**SOURCE DATA**

○ ○ ○

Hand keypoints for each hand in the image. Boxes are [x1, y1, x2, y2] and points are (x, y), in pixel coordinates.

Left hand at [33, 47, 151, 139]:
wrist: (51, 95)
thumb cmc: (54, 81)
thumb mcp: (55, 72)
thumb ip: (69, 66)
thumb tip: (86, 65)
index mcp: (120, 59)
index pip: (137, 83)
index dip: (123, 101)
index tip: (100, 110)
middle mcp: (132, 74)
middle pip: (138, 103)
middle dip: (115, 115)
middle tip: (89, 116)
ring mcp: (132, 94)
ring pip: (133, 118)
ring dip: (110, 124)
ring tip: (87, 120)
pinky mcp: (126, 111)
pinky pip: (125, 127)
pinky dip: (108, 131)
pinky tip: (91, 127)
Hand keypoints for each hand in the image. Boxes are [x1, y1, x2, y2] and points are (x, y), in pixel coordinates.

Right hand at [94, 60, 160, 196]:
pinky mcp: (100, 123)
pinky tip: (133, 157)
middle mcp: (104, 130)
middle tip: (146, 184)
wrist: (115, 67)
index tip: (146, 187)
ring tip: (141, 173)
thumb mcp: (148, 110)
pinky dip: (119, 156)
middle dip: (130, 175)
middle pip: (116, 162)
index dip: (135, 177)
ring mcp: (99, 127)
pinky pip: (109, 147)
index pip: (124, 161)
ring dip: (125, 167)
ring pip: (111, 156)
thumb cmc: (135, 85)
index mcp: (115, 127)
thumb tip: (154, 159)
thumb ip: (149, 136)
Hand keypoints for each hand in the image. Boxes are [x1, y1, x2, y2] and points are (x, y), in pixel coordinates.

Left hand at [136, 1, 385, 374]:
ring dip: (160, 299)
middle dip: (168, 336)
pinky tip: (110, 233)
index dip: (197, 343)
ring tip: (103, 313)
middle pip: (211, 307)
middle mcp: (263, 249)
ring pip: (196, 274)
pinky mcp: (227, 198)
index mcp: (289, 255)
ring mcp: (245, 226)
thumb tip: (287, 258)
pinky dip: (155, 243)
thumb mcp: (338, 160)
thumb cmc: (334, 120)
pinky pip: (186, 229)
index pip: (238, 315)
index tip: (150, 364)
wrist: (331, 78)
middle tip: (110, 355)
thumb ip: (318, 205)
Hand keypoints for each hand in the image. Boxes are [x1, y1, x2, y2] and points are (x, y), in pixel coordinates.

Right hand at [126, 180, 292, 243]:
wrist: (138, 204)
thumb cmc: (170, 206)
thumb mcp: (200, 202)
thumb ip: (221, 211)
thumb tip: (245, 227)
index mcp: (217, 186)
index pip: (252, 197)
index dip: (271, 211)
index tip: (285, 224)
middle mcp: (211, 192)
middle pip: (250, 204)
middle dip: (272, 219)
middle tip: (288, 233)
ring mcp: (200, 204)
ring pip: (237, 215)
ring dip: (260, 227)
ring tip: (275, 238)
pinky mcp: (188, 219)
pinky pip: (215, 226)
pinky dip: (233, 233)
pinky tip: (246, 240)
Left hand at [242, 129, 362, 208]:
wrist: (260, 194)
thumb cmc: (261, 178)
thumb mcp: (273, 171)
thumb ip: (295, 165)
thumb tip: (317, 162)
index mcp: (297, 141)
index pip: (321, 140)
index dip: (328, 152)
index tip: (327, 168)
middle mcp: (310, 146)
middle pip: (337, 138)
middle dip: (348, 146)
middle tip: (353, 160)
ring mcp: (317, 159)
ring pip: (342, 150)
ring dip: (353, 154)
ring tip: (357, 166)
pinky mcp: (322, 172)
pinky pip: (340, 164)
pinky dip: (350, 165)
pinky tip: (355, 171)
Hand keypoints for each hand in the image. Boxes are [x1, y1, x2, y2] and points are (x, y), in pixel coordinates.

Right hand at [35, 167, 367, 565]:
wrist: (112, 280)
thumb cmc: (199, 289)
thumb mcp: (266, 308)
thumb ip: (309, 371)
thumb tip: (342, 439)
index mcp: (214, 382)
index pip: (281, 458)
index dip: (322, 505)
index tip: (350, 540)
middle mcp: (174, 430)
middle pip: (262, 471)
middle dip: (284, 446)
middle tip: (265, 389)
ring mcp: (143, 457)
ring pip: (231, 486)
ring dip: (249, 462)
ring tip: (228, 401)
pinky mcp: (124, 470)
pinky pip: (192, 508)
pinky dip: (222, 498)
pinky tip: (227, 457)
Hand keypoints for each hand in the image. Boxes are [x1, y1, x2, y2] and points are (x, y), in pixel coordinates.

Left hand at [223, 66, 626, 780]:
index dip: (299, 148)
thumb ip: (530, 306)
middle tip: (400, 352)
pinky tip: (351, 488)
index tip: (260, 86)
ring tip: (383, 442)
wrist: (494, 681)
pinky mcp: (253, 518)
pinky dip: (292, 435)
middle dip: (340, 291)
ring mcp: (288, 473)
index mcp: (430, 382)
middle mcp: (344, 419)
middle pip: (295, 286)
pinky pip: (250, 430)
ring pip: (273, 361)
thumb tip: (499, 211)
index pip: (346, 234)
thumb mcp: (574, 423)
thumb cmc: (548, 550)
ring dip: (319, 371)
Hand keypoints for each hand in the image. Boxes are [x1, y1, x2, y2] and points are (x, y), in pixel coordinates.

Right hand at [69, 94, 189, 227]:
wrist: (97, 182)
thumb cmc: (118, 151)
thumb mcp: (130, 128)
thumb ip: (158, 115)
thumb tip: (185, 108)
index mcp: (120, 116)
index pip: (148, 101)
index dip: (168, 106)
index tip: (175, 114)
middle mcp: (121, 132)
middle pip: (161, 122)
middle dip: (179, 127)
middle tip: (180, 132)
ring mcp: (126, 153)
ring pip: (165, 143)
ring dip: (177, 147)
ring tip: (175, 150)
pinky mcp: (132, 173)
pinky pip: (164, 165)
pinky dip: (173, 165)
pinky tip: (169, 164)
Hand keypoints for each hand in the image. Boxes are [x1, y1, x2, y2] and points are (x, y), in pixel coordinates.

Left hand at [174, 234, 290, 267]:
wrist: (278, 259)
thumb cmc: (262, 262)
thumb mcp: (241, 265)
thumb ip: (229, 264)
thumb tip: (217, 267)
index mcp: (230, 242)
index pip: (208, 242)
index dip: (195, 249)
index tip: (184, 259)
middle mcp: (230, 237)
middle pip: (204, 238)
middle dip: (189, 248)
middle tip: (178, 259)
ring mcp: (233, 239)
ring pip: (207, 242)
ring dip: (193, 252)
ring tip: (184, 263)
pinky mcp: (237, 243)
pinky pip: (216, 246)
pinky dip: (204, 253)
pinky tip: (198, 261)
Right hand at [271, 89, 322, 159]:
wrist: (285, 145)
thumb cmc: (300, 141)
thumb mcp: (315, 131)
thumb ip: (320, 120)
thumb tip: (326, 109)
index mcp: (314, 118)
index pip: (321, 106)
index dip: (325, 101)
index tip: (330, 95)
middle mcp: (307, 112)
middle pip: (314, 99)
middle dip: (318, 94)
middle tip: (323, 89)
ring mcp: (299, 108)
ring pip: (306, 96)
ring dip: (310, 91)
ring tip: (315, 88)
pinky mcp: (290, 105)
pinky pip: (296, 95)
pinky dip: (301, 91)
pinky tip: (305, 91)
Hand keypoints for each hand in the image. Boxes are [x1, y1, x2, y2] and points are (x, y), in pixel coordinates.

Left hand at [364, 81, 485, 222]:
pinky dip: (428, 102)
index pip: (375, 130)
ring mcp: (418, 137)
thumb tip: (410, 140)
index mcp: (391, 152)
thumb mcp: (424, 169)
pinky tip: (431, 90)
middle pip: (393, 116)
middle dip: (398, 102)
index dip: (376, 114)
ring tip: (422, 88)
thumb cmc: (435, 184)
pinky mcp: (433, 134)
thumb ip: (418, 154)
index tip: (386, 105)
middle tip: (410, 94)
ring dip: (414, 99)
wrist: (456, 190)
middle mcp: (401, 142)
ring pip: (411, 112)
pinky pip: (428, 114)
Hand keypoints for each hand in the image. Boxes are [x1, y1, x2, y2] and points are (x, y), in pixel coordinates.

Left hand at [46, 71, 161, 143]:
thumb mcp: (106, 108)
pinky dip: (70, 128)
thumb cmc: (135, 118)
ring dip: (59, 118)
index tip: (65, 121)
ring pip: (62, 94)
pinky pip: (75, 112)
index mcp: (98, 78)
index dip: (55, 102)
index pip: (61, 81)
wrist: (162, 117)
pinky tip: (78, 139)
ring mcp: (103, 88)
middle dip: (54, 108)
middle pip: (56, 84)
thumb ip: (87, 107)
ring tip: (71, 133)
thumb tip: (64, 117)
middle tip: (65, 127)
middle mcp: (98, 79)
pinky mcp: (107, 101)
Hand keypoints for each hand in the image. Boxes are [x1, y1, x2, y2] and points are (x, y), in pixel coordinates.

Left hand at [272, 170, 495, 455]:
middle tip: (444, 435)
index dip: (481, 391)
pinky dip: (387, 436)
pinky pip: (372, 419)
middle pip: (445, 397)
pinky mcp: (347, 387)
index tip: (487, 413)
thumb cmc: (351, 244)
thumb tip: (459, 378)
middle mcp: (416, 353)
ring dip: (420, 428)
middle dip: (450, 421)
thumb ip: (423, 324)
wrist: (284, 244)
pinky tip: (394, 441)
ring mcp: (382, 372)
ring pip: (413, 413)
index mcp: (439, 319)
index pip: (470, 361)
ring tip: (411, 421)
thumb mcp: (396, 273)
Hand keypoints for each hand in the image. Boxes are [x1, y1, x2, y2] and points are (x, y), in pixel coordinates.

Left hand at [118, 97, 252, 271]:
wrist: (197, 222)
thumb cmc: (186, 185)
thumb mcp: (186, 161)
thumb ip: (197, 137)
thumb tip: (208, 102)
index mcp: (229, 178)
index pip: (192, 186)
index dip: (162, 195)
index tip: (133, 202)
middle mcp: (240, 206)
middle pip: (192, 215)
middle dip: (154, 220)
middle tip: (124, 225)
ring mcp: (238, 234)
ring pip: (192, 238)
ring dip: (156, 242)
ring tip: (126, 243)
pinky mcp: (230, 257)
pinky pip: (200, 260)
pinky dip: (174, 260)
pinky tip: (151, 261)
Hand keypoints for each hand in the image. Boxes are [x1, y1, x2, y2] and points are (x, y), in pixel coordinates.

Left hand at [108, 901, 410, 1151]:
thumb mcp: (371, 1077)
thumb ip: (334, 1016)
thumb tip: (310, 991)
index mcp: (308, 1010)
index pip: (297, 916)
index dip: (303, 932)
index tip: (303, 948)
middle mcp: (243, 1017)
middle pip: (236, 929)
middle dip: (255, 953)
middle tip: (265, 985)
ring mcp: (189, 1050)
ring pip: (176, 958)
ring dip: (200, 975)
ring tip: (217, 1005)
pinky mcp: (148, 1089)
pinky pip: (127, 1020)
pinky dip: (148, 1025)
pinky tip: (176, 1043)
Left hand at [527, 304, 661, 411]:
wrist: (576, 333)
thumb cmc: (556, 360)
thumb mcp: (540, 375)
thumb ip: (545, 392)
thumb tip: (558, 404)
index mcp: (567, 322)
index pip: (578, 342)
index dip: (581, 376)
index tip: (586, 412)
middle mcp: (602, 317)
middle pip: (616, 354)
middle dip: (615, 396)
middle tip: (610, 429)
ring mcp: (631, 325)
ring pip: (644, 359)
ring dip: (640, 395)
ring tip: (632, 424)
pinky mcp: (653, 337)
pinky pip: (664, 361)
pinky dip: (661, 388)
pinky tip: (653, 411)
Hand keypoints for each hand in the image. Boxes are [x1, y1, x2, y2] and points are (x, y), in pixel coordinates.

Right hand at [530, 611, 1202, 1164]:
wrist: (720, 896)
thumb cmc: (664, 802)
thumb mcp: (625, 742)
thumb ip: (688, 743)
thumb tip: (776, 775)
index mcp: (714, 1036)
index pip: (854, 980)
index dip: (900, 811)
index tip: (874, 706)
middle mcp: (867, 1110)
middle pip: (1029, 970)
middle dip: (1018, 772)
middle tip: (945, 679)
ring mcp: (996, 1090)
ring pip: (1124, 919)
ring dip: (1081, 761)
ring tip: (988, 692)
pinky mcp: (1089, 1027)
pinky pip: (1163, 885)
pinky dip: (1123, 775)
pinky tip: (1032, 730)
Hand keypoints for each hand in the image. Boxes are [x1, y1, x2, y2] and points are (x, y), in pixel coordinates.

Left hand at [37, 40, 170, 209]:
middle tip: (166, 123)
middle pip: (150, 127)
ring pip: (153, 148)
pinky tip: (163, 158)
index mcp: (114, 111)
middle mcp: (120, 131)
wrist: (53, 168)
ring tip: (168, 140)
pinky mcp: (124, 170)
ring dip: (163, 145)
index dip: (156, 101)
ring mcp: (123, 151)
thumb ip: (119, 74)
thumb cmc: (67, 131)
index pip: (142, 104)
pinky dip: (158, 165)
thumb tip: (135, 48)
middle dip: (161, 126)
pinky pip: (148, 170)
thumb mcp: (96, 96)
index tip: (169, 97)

○ ○ ○

**TASK DETAILS**
In the data above, which lines lie between the line with "index mcp: (98, 78)" and the line with "pinky tip: (394, 441)", inclusive? Print those lines exactly and nothing else.

**PROBLEM SOLUTION**
index mcp: (98, 78)
index dip: (55, 102)
index pip: (61, 81)
wrist: (162, 117)
pinky tip: (78, 139)
ring mcp: (103, 88)
middle dip: (54, 108)
middle pip: (56, 84)
thumb ip: (87, 107)
ring tip: (71, 133)
thumb tip: (64, 117)
middle tip: (65, 127)
middle mcp: (98, 79)
pinky mcp: (107, 101)
Hand keypoints for each hand in the image. Boxes are [x1, y1, x2, y2] and points are (x, y), in pixel coordinates.

Left hand at [272, 170, 495, 455]:
middle tip: (444, 435)
index dip: (481, 391)
pinky dip: (387, 436)
pinky pip: (372, 419)
middle pip: (445, 397)
pinky mcp: (347, 387)
index tip: (487, 413)
thumb cmc: (351, 244)
thumb tip: (459, 378)
middle mcp: (416, 353)
ring dip: (420, 428)
middle dip: (450, 421)
thumb ip: (423, 324)
wrist: (284, 244)
pinky tip: (394, 441)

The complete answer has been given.